Seminar Nadje Al-Ali and Sohail Daulatzai
Last Updated on Friday, 30 April 2010 15:56
Nadje Al-Ali presented a collection of photographic portraits of women since 1948 to the present day, documenting the changing multiple roles women have played in Iraqi life, which she argues are central to fate of the nation. Her talk was counterpointed by Sohail Daulatzai whose paper set the Afro American Muslim experience in a historical context derived from and critical of American colonialism, a debate he argues that has reached a complex nexus in the inauguration of Barak Obama. Podcasts and photos to be posted Friday 13th March.
This event was held in Soas, Thursday, 5 March 2009
Nadje Al-Ali, Representing Iraqi Women: moving beyond media stereotypes
Abstract
Iraqi women have been widely portrayed either as victims or heroines of the new Iraq. They have also been used to symbolize successful transition to democracy and reconstruction but also the failure of the occupation. In this talk, I will try to move beyond these simplistic dichotomies and discuss the nuances and complexities of Iraqi women's roles and lives. The talk is based on the recently published co-authored book What kind of LIberation? Women and the Occpation in Iraq (with Nicola Pratt, University of California Press).
Biography
Nadje Al-Ali is Reader in Gender Studies and Chair of the Centre for Gender Studies, at the School of Oriental and African Studies (SOAS). Her research interests include gender theory; feminist activism; women and gender in the Middle East; transnational migration and diaspora moblization; war, conflict and reconstruction. Her publications include Iraqi Women: Untold Stories from 1948 to the Present (2007, Zed Books); New Approaches to Migration (ed. Routledge, 2002); Secularism, Gender and the State in the Middle East (Cambridge University Press 2000) and Gender Writing – Writing Gender (The American University in Cairo Press, 1994).

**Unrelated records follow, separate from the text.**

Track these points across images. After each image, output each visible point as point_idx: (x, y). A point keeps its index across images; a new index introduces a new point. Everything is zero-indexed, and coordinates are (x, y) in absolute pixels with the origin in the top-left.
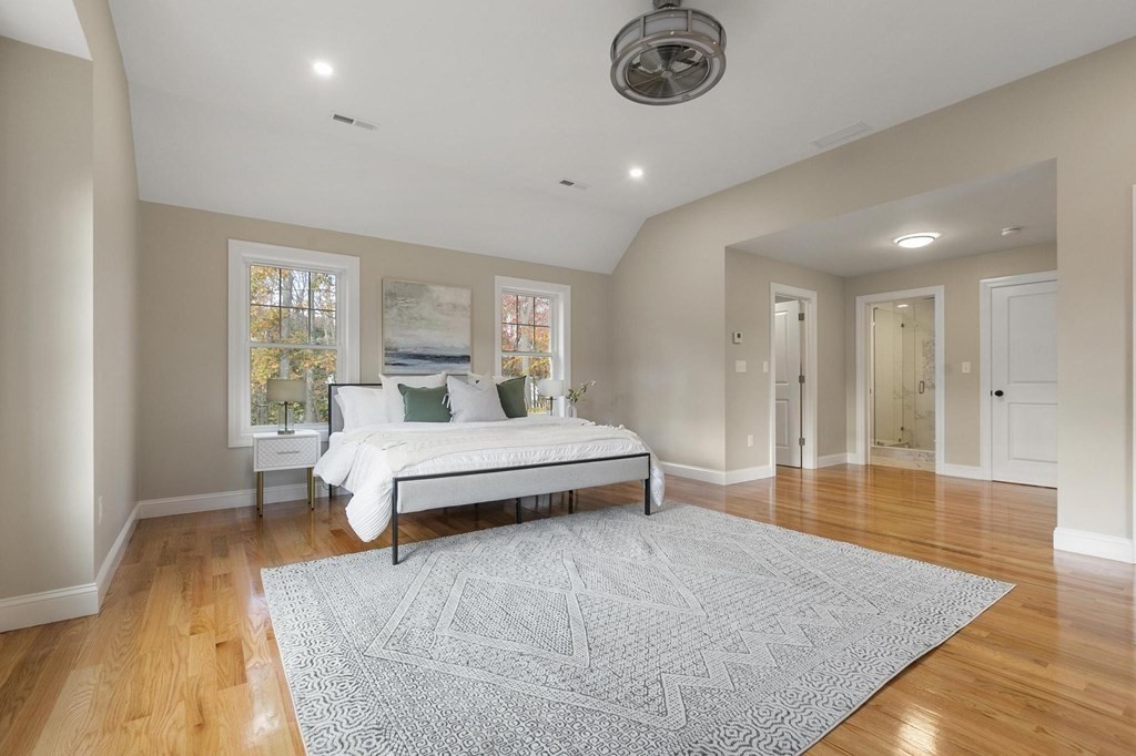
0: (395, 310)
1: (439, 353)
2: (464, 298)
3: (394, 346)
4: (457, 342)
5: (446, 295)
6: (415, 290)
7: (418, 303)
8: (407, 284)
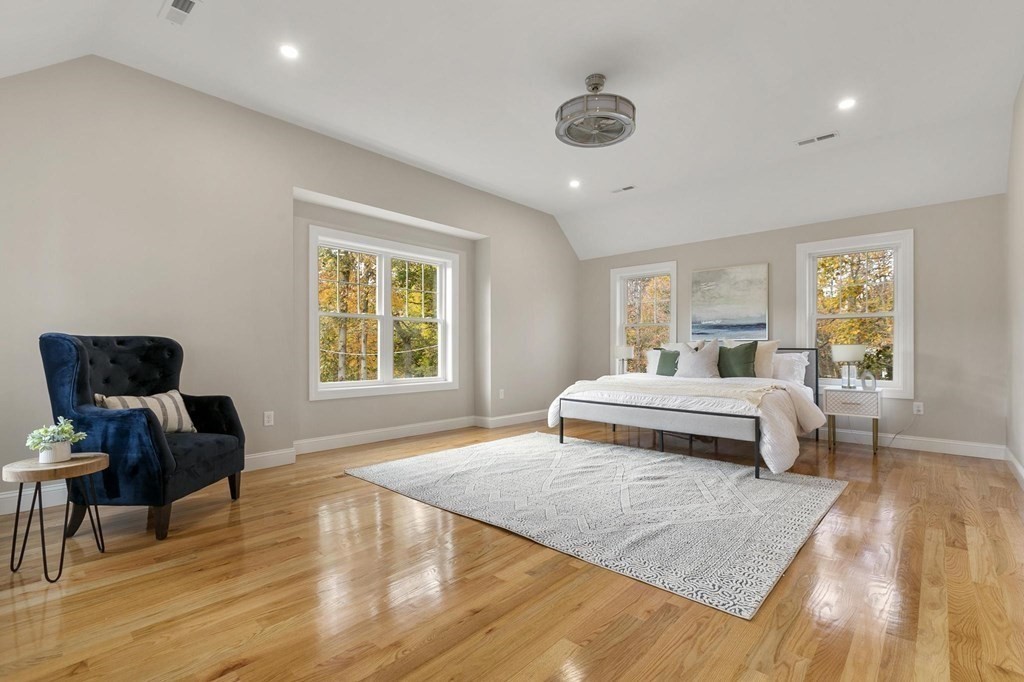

Sohail Daulatzai, Stepping Razor: Black Internationalism, Empire, and the Specter of the Muslim in the Age of Obama
Abstract
This talk will explore the historical and contemporary relationships between Black internationalism, the American nation-state, and Muslim diasporas - in particular the links between African American liberation struggles and broader Third World internationalism in the post-World War II era. In doing so, this talk will contextualize the current discourse around Muslims and the American national project, specifically around the Obama presidency, the possible emergence of an imperial Blackness, and the ways in which the figure of the Muslim has traced the ideological contours of the American nation-state in the post-Cold War era.
Biography
Sohail Daulatzai is Assistant Professor in African American Studies and Film and Media Studies at the University of California, Irvine. His research interests include U.S.-Muslim relations, hip-hop culture, the prison industrial complex, American foreign policy, and cultural politics. His current book projects include Born To Use Mics (with Michael Eric Dyson), and Return of the Mecca, which explores the interconnected histories of Muslim diasporas and Black radicalism through social movements, jazz, sports, cinema, literature and hip-hop culture. He is also working on a project on the 1966 film The Battle of Algiers and is an executive producer of the forthcoming hip-hop album entitled Free Rap.